▸ CONSIGNE: Recopiez mot pour mot le passage de l'extrait sur la traduction du sanskrit qui commence à « Ses textes sont » et se termine à « sont bien vivants. ».

▸ EXTRAIT CITÉ:
○ ○ ○ ○ ○

Publié le 15 novembre 2022 par Anargala
Comment traduire sans trahir ?

La spiritualité d'aujourd'hui n'existerait pas sans l'Inde.

Que serait le yoga sans yoga, sans âsana, sans prânâyâma ni samâdhi ?

Que serait le tantra sans mantra, le mystérieux chakra ou le célèbre mandala ?

Or, tous ces mots sont en sanskrit, langue sacrée de l'hindouisme, du bouddhisme et du jaïnisme.

Ses textes sont les plus anciens à avoir été transmis sans interruption jusqu'à nos jours.

Bien sûr, il existe des langues aussi anciennes, comme l'égyptien et le sumérien. 

Mais ces civilisations se sont éteintes, tandis que l'hindouisme et le bouddhisme sont bien vivants.

Mais comment traduire sans trahir ?

Prenons un exemple :

conscience : nous entendons parler de conscience "non-duelle", sans séparation entre le sujet et l'objet, ou encore, on dit "conscience pure", conscience qui n'est pas "conscience de" ceci ou cela, mais conscience dépourvue de tout contenu, comme un ciel sans nuages. 

Mais quels sont les mots sanskrits traduits par "conscience" ?

Les principaux sont cit (prononcer "tchitte") et prakâsha.

Ces deux termes désignent la lumière.

○ ○ ○ ○ ○

▸ DONNÉES D'ENTRÉE:
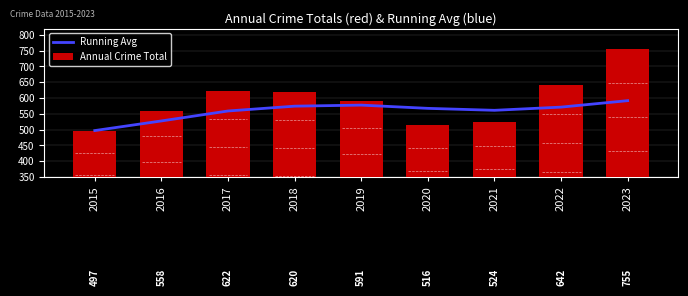

How many groups of bars are there?

9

○ ○ ○ ○ ○

▸ RÉSULTAT OBTENU:
Ses textes sont les plus anciens à avoir été transmis sans interruption jusqu'à nos jours.

Bien sûr, il existe des langues aussi anciennes, comme l'égyptien et le sumérien. 

Mais ces civilisations se sont éteintes, tandis que l'hindouisme et le bouddhisme sont bien vivants.